Re: [Fastlibnt-devel] ssfft progress report

SourceForge Headquarters 1320 Columbia Street Suite 310 San Diego, CA 92101 +1 (858) 422-6466

I've now also run the profiles on my old G3 laptop. It really 
screams........ typically 30-40% faster than the old code; and there 
are a number of regions where it's consistently 60-100% faster (i.e. 
1.6 - 2.0x faster). There don't appear to be any regions at all where 
it's consistently slower.

david

On Apr 16, 2007, at 11:41 PM, David Harvey wrote:

> I've been running some profiles of some of the new development ssfft 
> code (in the ssfft3 branch) against the trunk version.
>
> It's generally looking pretty good. I've done profiles on sage (= 
> sage.math), martinj (= jason martin's machine), bsd (= william stein's 
> xeon), and my G5 (haven't got results for that yet). The target 
> function is ssfft_fft_iterative(), which is designed to handle 
> L1-sized transforms, using a plain iterative FFT. In particular it's 
> intended for use with short coefficients where bitshift factoring is 
> inappropriate, and small enough transforms that FFT factoring is not 
> necessary. I've been running it for transform lengths M = 16, 32, 64, 
> 128, 256, 512, 1024, with a range of truncation parameters, and 
> coefficient lengths n = 1, 2, 3, 4, 6, 8 limbs.
>
> For lengths >= 256, it is unconditonally faster than the old code, on 
> all platforms (modulo a few random data points). The speedups are 
> typically:
>
> sage: 5-15%
> bsd: 15-25%
> martinj: 15-25%
>
> Some combinations get speedups of up to 40%.
>
> For lengths 64 and 128, there are a few problem areas, particularly 
> for n = 3 on all platforms, although mostly it's still ahead of the 
> old code.
>
> Length 32 and below is really a mixed bag. I find this surprising. 
> This code should work particularly well on small problems.
>
> On all platforms, apart from a few outliers, the new code was never 
> worse than 10% slower than the old code.
>
> I still have some investigation to do to figure out what's going on in 
> the slower regions. But generally I'm pretty happy so far.
>
> david
>

> _MATERIAL SHOWN_

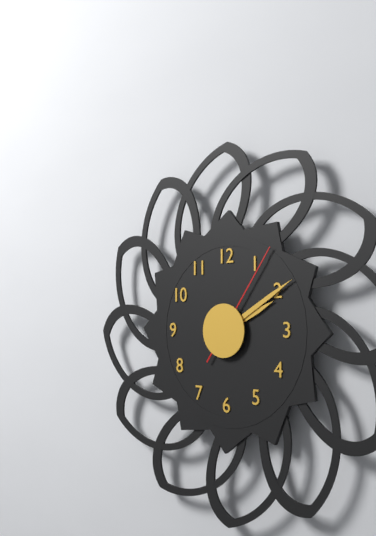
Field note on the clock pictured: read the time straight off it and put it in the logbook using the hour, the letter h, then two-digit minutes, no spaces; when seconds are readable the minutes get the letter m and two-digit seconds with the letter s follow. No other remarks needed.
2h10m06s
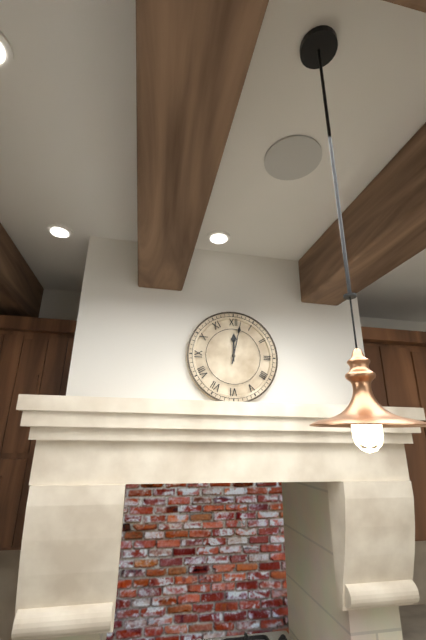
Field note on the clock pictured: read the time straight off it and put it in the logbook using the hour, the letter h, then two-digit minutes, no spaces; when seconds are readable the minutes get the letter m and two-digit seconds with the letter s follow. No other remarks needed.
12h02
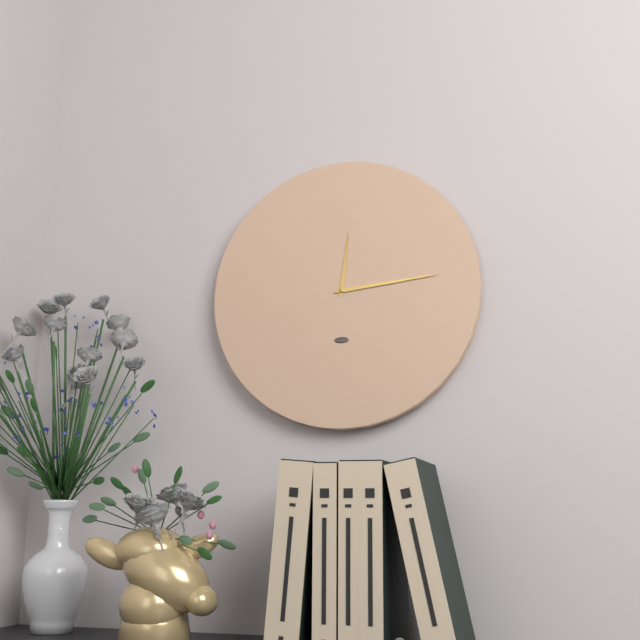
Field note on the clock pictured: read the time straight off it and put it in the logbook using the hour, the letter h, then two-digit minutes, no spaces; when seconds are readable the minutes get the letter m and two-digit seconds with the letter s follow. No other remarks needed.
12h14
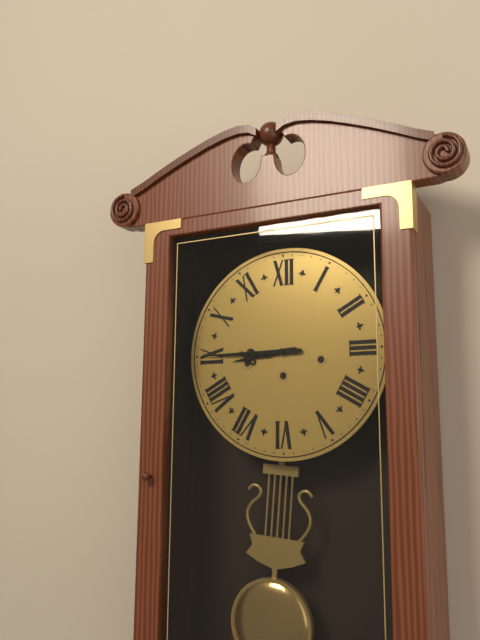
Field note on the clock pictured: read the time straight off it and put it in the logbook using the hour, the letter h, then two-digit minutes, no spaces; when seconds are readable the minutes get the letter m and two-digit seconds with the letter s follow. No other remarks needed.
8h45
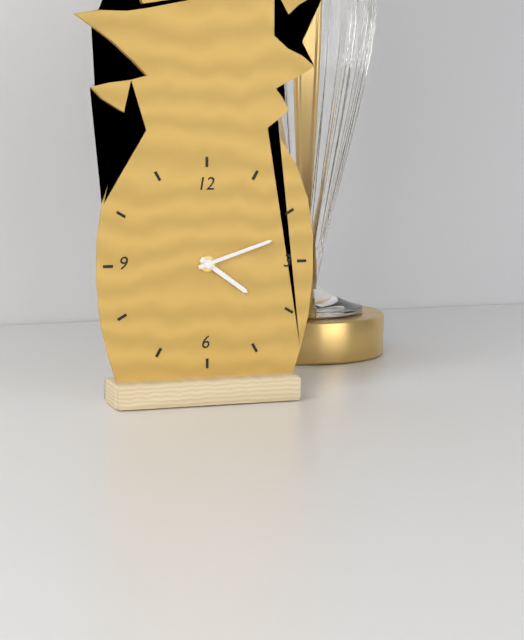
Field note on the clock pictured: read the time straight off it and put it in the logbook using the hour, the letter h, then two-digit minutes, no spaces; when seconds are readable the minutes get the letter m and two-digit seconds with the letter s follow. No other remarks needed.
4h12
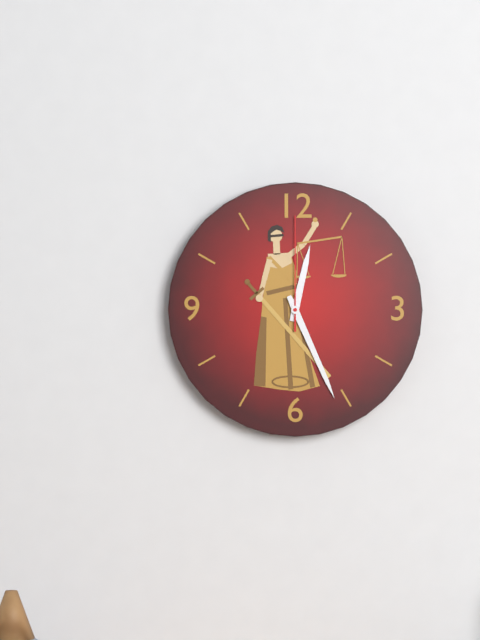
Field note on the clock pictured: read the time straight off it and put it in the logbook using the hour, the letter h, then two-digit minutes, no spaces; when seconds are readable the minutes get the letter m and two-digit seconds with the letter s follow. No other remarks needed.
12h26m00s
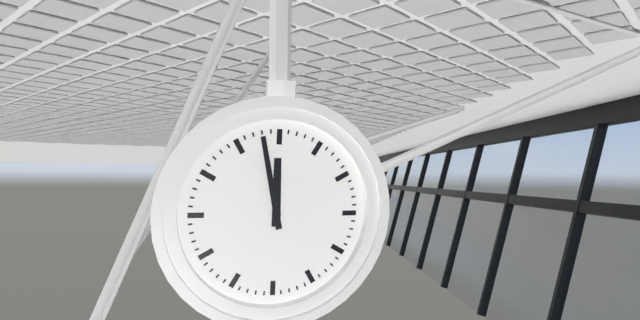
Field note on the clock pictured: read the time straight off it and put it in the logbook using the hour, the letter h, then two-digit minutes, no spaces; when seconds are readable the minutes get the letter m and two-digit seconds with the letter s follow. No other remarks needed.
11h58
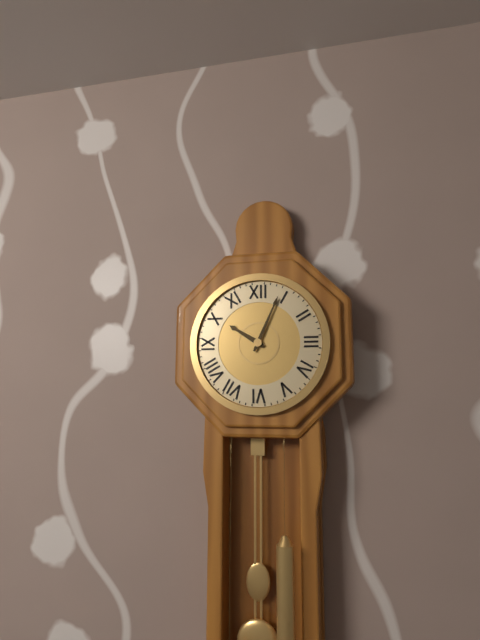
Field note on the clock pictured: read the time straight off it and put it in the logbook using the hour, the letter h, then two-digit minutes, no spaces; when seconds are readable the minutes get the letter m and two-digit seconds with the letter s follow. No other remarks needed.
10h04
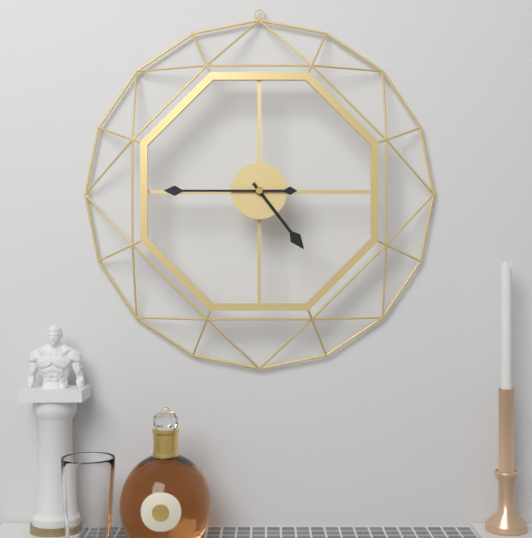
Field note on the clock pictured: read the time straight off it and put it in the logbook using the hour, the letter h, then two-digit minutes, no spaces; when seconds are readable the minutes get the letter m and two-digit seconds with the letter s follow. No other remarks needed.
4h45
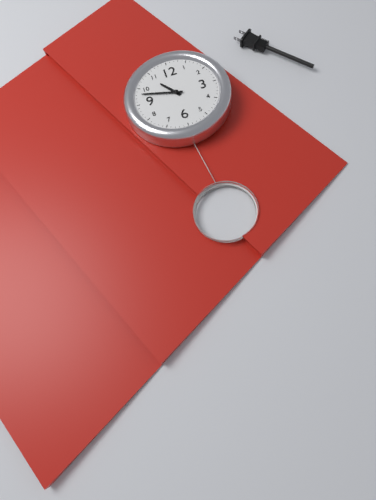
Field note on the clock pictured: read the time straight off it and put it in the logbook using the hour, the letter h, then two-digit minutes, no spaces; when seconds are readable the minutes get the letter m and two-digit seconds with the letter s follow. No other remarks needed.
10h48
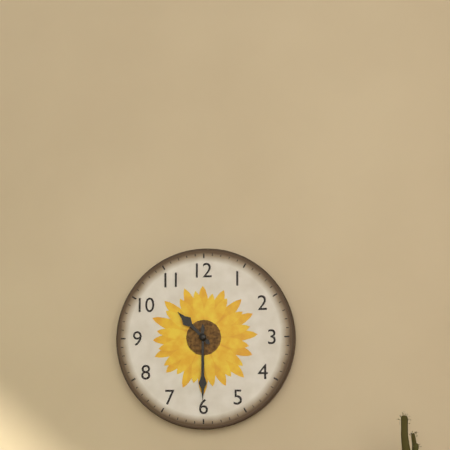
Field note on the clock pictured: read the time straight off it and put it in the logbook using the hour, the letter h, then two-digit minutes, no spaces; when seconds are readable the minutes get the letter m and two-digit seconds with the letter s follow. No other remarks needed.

> _WHAT YOU WILL DO_
Repeat the passage of the ssfft progress report starting at "I've now also" and ending at "the trunk version.", word for word.

> _ANSWER TO THIS TASK_
I've now also run the profiles on my old G3 laptop. It really 
screams........ typically 30-40% faster than the old code; and there 
are a number of regions where it's consistently 60-100% faster (i.e. 
1.6 - 2.0x faster). There don't appear to be any regions at all where 
it's consistently slower.

david

On Apr 16, 2007, at 11:41 PM, David Harvey wrote:

> I've been running some profiles of some of the new development ssfft 
> code (in the ssfft3 branch) against the trunk version.